Being now so near their journey’s end, the winged horse gradually descended with his rider, and they took advantage of some clouds that were floating over the mountain tops in order to conceal themselves. Hovering on the upper surface of a cloud and peeping over its edge, Bellerophon had a pretty distinct view of the mountainous part of Lycia, and could look into all its shadowy vales at once. It was a wild, savage, and rocky tract of high and precipitous hills. In the more level part of the country there were ruins of burned houses, and here and there the carcasses of dead cattle strewn about the pastures where they had been feeding.
“The Chimera must have done this mischief,” thought Bellerophon. “But where can the monster be?”
As I have already said, there was nothing remarkable to be detected at first sight in any of the valleys and dells that lay among the precipitous heights of the mountains—nothing at all, unless, indeed, it were three spires of black smoke which issued from what seemed to be the mouth of a cavern and clambered sullenly into the atmosphere. Before reaching the mountain top these three black smoke-wreaths mingled themselves into one. The cavern was almost directly beneath the winged horse and his rider, at the distance of about a thousand feet.
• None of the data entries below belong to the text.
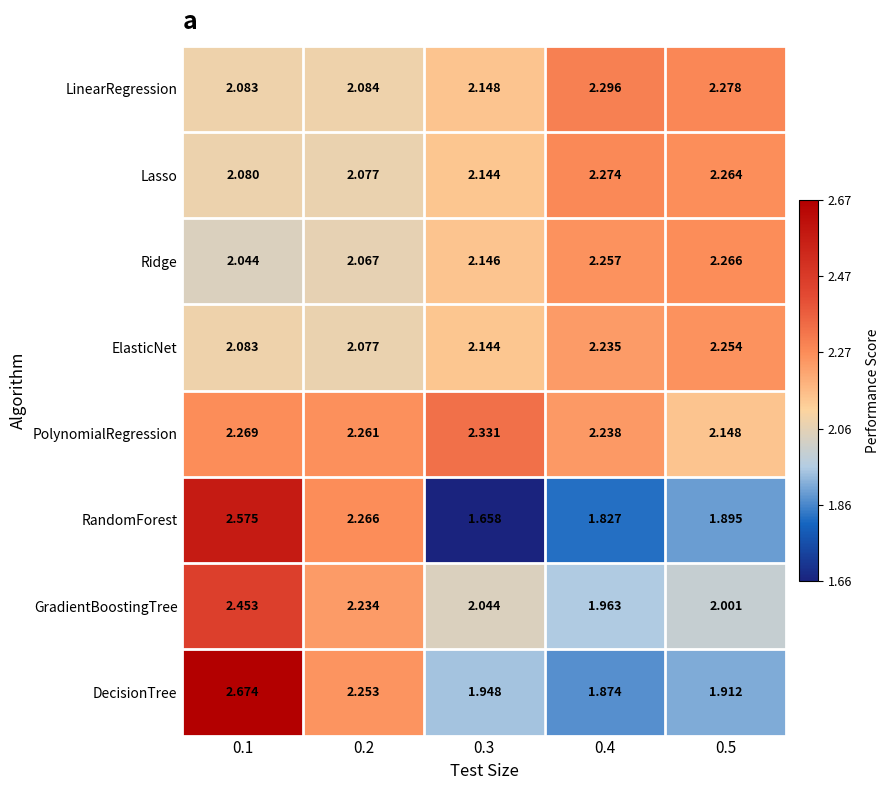

Which series has the widest spread of values?

RandomForest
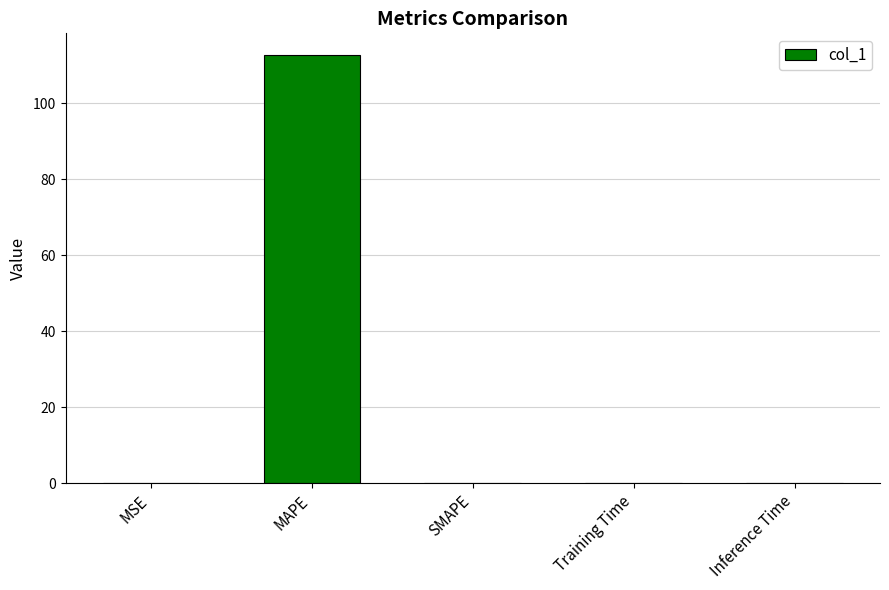

What is the sum of all values?

112.7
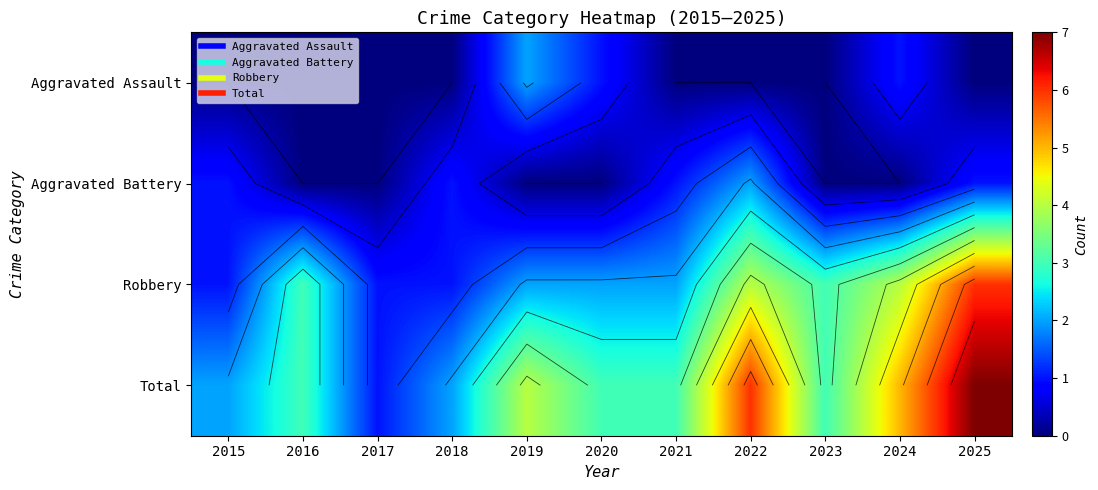

Which series has the widest spread of values?

Total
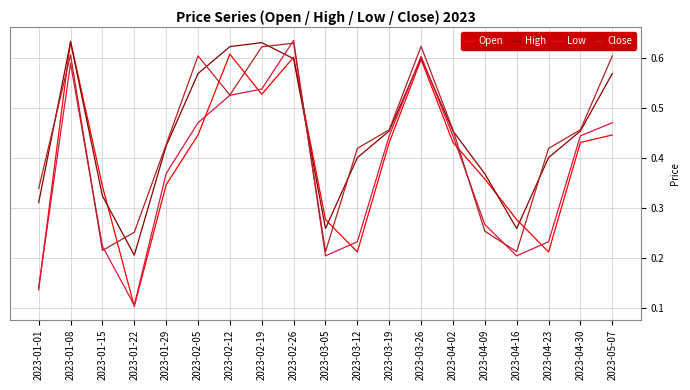

What are all the series names shown in the legend?

Open, High, Low, Close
The smoke, as it crept heavily upward, had an ugly, sulphurous, stifling scent which caused Pegasus to snort and Bellerophon to sneeze. So disagreeable was it to the marvelous steed (who was accustomed to breathe only the purest air) that he waved his wings and shot half a mile out of the range of this offensive vapor.
But on looking behind him, Bellerophon saw something that induced him first to draw the bridle and then to turn Pegasus about. He made a sign, which the winged horse understood, and sunk slowly through the air until his hoofs were scarcely more than a man’s height above the rocky bottom of the valley. In front, as far off as you could throw a stone, was the cavern’s mouth with the three smoke-wreaths oozing out of it. And what else did Bellerophon behold there?
There seemed to be a heap of strange and terrible creatures curled up within the cavern. Their bodies lay so close together that Bellerophon could not distinguish them apart; but, judging by their heads, one of these creatures was a huge snake, the second a fierce lion, and the third an ugly goat.
The lion and the goat were asleep; the snake was broad awake, and kept staring around him with a great pair of fiery eyes. But—and this was the most wonderful part of the matter—the three spires of smoke evidently issued from the nostrils of these three heads! So strange was the spectacle, that, though Bellerophon had been all along expecting it, the truth did not immediately occur to him that here was the terrible three-headed Chimera. He had found out the Chimera’s cavern. The snake, the lion, and the goat, as he supposed them to be, were not three separate creatures, but one monster!